C'était évident......


----------



## G3finder (30 Mars 2008)

godsavethequeen a dit:


> Ceci n'est que mon simple avis, en tout cas moi, dès que j'ai ma confirmation pour la 1ere S, j'achète direct mon Macbook !!!



et si tu redoubles??? tu auras un pc sous windows millenium????

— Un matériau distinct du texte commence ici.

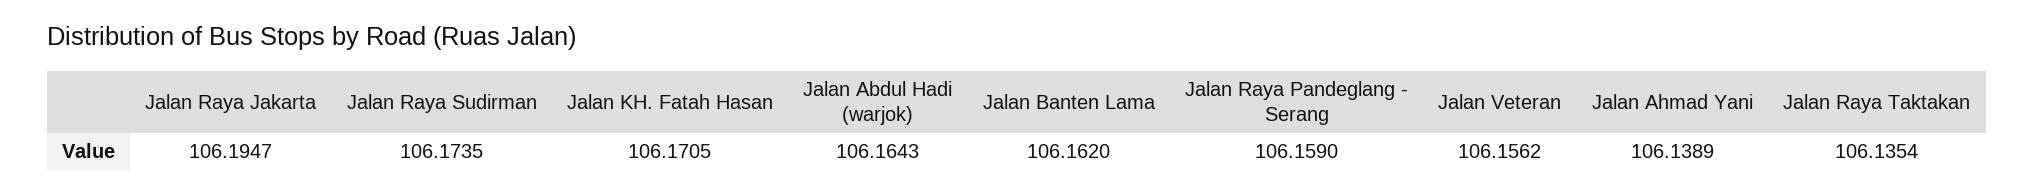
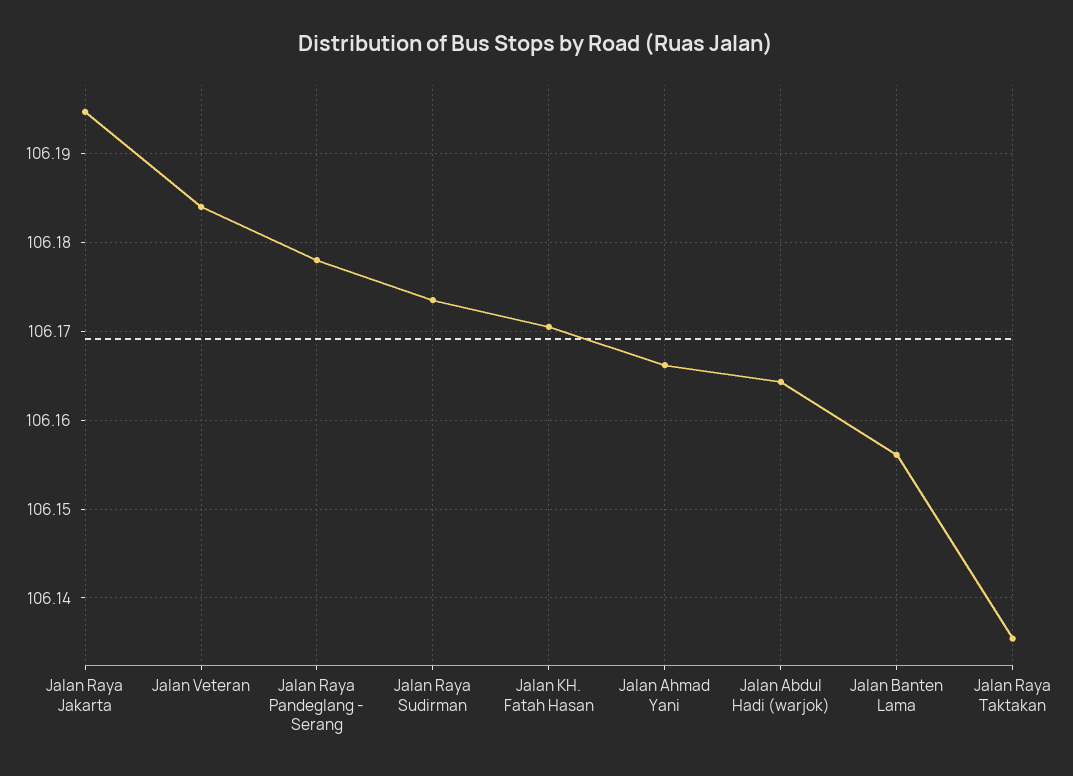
Jalan Banten Lama: 106.162 -> 106.156
Jalan Raya Pandeglang - Serang: 106.159 -> 106.178
Jalan Veteran: 106.1562 -> 106.184
Jalan Ahmad Yani: 106.1389 -> 106.166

vite que le conseil de classe du 3ème trimestre te valide ton entrée en 1ère S... le macbook ne va plus te quitter!!!:rateau:

pour revenir à la question!
le acer est fort en chocolat technologique mais bon.... autant auparavant je t'aurai dit c'est celui qui a la plus grosse qui est le meilleur... désormais je serai plus pour la qualité, le design, le style épuré des MAC ....
qui a dit poussée de fièvre??? mdr

non y a plus photos selon moi, Mac is really back


----------



## bookbook (31 Mars 2008)

Simple curiosité : pourquoi un sujet sur les ordinateurs portables, se retrouve dans la section "Mac de Bureau" ?

Sinon pour répondre au sujet... heu... Faut vraiment répondre quand la réponse est évidente ?:rateau: 
Je connais 2 personnes qui possèdent des Acer. Elles le regrettent toutes les 2 (qualité du matériel, compétence du SAV...).


----------